Desdobramentos do plano:
Ao final deste plano de aula, novas possibilidades de aprendizado podem surgir para os alunos. Uma abordagem adicional pode ser a criação de um caderno de arte onde os alunos podem destacar objetos do cotidiano e produzir suas próprias versões de natureza morta ao longo do tempo. Isso possibilita que se estabeleça uma continuidade no aprendizado, permitindo que os alunos voltem a essa atividade sempre que desejarem explorar sua expressão artística.
Outra possibilidade interessante seria realizar uma visita a um museu onde o tema da natureza morta esteja presente, ampliando o conhecimento dos alunos além da sala de aula. Essa experiência prática irá enriquecer o aprendizado, possibilitando que eles vejam em outras obras o que aprenderam durante as atividades, criando um contexto mais amplo para suas percepções.
Um projeto interestadual poderia ser desenvolvido, onde as escolas trocariam produções artísticas e textos sobre natureza morta. Essa troca não só promoveria o intercâmbio cultural como também incentivaria a colaboração e a comunicação entre alunos de diferentes regiões, enriquecendo a experiência pedagógica com a diversidade dos olhares de cada um.
Orientações finais sobre o plano:
É importante que o professor esteja preparado para adaptar as atividades de acordo com as necessidades de sua turma, garantindo que todos os alunos se sintam inclusos e engajados no processo de aprendizagem. Cada estudante traz uma bagagem cultural e emocional única, e a arte tem o poder de unir essas diferentes histórias em um espaço de expressão.
O acompanhamento das produções escritas deve ser constante, permitindo que os alunos melhorem suas habilidades ao longo do tempo. Sugere-se criar um mural na escola onde as produções possam ser expostas, inspirando não apenas a turma, mas também outros alunos e até mesmo os pais, promovendo um ambiente colaborativo e educativo.
Por fim, a literatura de apoio é uma grande aliada nesse contexto.
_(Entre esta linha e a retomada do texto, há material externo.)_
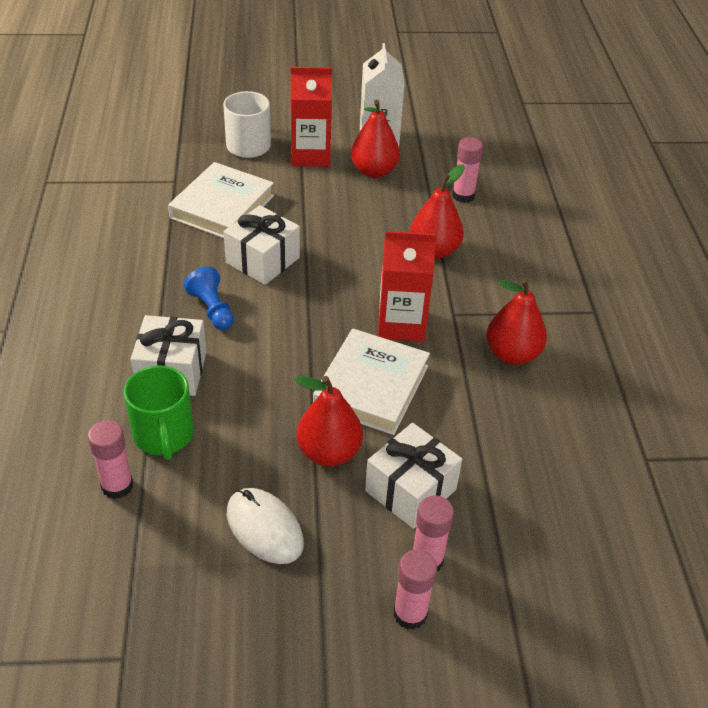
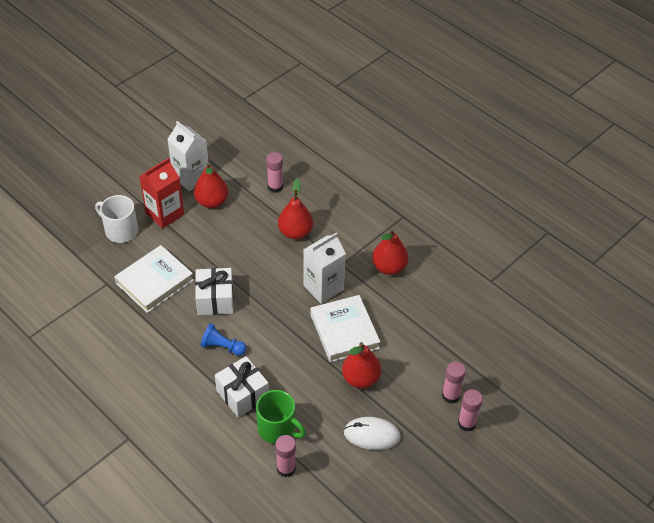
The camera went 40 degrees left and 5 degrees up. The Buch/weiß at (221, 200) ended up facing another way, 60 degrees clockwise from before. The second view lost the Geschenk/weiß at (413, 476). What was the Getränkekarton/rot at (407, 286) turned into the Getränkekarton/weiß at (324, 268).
O professor pode selecionar livros de ilustração que abordem a natureza morta, permitindo assim que os alunos visualizem diferentes estilos e técnicas. Isso se torna um ponto de partida valioso para discussões sobre criatividade e individualidade na arte e na escrita.
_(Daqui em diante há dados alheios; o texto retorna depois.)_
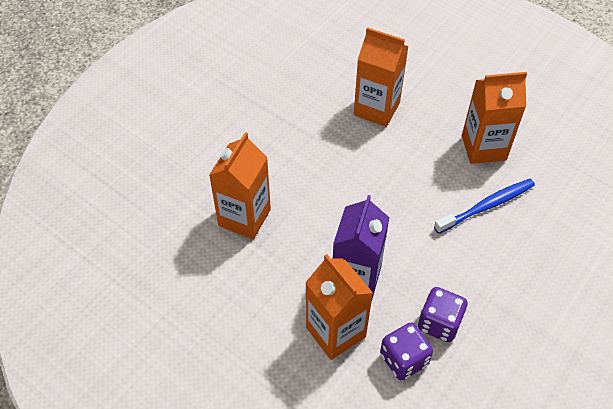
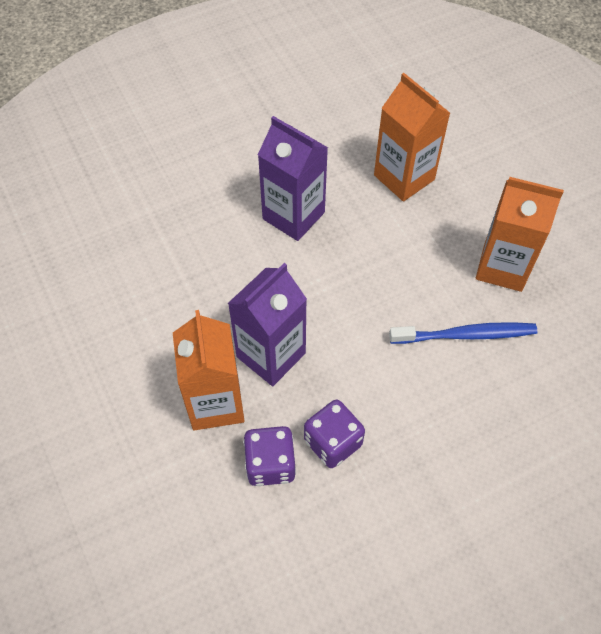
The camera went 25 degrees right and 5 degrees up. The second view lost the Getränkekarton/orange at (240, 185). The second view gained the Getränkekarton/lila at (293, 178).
5 Sugestões lúdicas sobre este tema:
1. Caça ao Tesouro da Natureza Morta: Organizar uma atividade ao ar livre em que os alunos devem encontrar objetos que considerem interessantes e que poderiam compor uma natureza morta. Eles devem trazer os objetos e descrever como os utilizariam em uma composição artística. (Objetivo: Estimular a observação e criatividade).
2. Teatro de Sombras: Criar silhuetas de objetos de uma natureza morta e utilizar lanternas para projetar sombras na parede. As crianças podem contar uma história relacionada aos objetos. (Objetivo: Trabalhar a narrativa de forma visual e criativa).
3. Desenhando com os Olhos Vendados: Os alunos serão vendados e terão que desenhar objetos a partir da memória, discutindo em seguida o que conseguiram lembrar e descrever. (Objetivo: Estimular a memória e a expressão através do desenho).
4. Construindo uma Natureza Morta Coletiva: Reunir os alunos para criar uma grande composição de natureza morta utilizando materiais recicláveis. Depois, discutir sobre os processos e a experiência. (Objetivo: Promover o trabalho em equipe e a consciência ambiental).
5. Criação de Histórias em Quadrinhos: A partir das composições de natureza morta que desenvolverem, os alunos podem criar uma história em quadrinhos, onde os objetos são personagens. (Objetivo: Estimular a criatividade e a elaboração de narrativas).